Najmi offers the analogy of horseback riding. He explains that if the rider doesn’t know how to move or balance with the gait of the horse, they or the horse will have less of an enjoyable experience. But if the rider is in rhythm with the horse, they can “easily change direction and enjoy the ride.” In that scenario, the organization is the horse, its workforce is the rider, and culture is the gait and rhythm.
“The culture is how we work and interact with each other. And culture survives if and only if driven top-down. Leaders need to understand, align, and role model the core values and expected behaviors. If leaders and team members do that, they can quickly adapt and adjust to changes happening outside the organization because the talent working inside are in sync.”
A key factor to the mindset is a good sense of company direction, which comes from a set purpose and vision. “Let’s say you and I have to be in New York City to attend a conference,” Najmi states. “We may have different ways of getting there. I drive; you take the train. But as long as we both know our destination, have clear directions, and know what time we have to be there, we will get where we need to be.”
That approach is about “making the organization agile internally instead of trying to bend and twist in a reactive way to change,” Najmi notes. “And even if you are proactive, but your people don’t know where the company is heading, it feels reactive to them because the organization is pushing them left and right and they don’t know the reasons why.”
Just as Tenneco has been forced to pivot when adapting to major changes in recent years, so has its talent development function. Najmi has had first-hand experience incorporating his ideas about change management on the job.
“We make culture central to our leadership development programs like The On-Ramp,” Najmi explains. “That way, our focus is not specifically on how to teach them change management, but how do we develop leaders so they can respond to and manage change in a way that it becomes second nature? Whatever the change is, we want our leaders to think, ‘I get it. I understand why we’re doing this, where we’re going. I'm aligned. Let's move forward.’”
Najmi recommends that fellow TD leaders follow a similar path, simultaneously warning them against being led astray by distractions—whether that is new L&D technology and tools or a new organizational leader with distinct ideas about the role of TD.
As “distractions increase, learning and talent development teams tend to drift away from their core purpose,” he remarks. “Without thinking through an overall road map of where talent development is heading or understanding our purpose, how do we ensure that we’re not just buying into some new trend or reacting automatically to internal demands?”

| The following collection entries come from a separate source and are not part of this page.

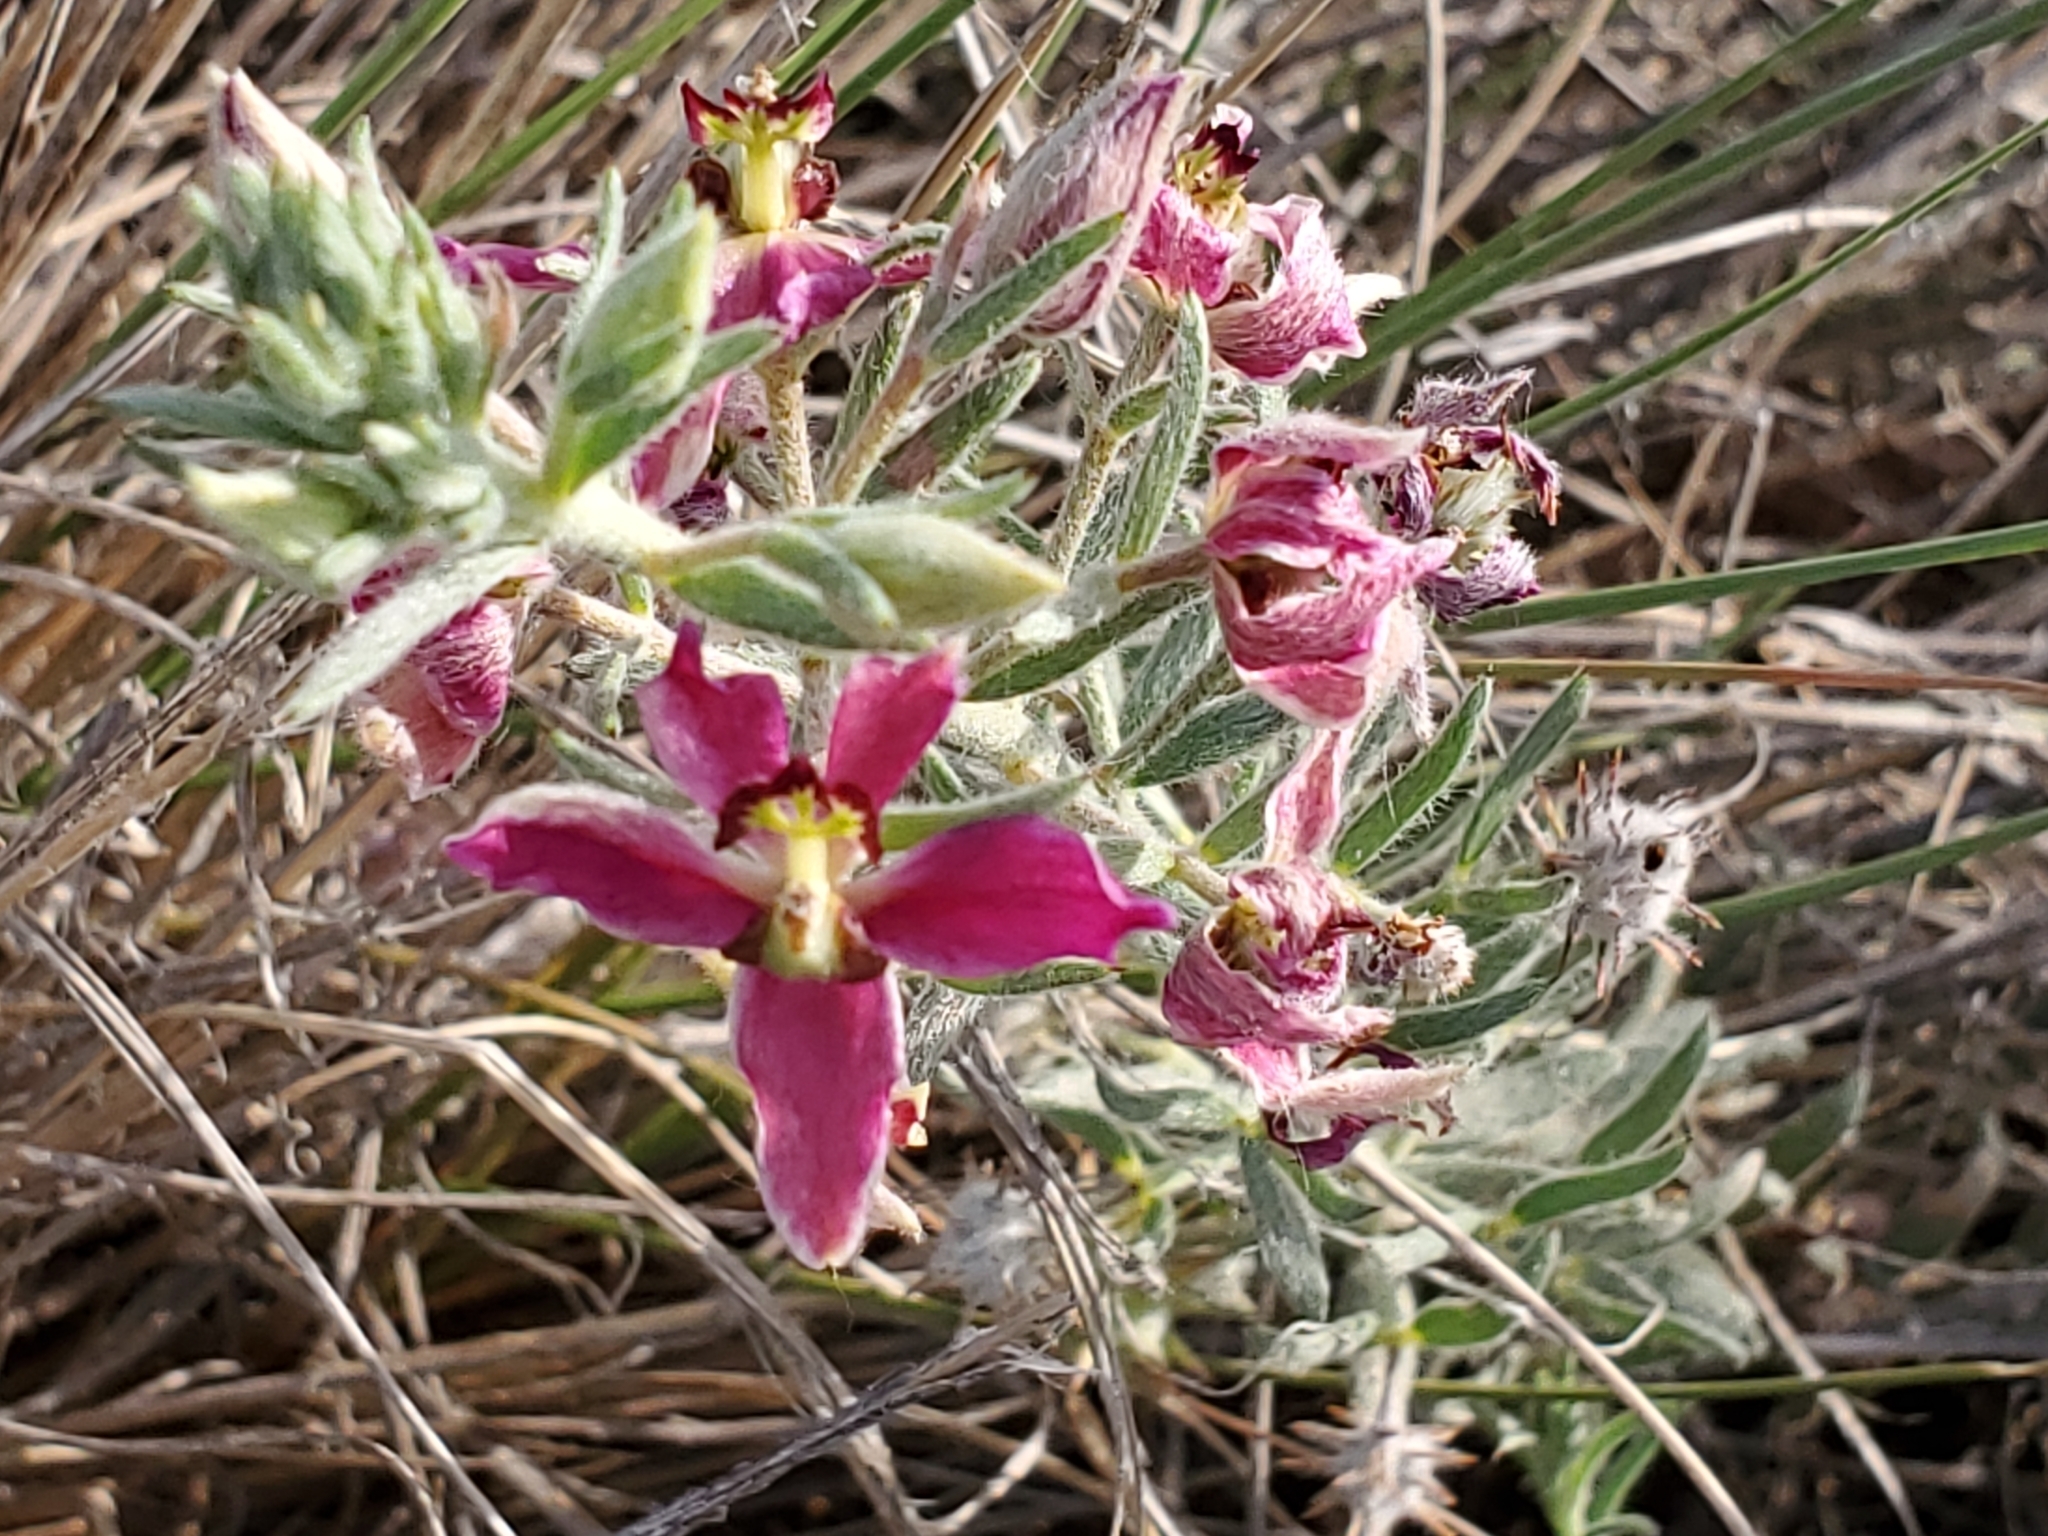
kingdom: Plantae
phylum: Tracheophyta
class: Magnoliopsida
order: Zygophyllales
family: Krameriaceae
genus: Krameria
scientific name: Krameria lanceolata
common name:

Although Najmi admits to being guilty of caving to distractions, he encourages TD leaders to stick to the course. “I have to continually ask myself: ‘How do I make sure that I have the right components? Are the right people involved? Is development happening at the right time?’ I have to remind myself to stay focused on creating a larger ecosystem of knowledge, development, and learning that allows everyone to connect, apply, reflect, and commit, supporting an agile, skills-based organization. That’s my direction, my purpose.”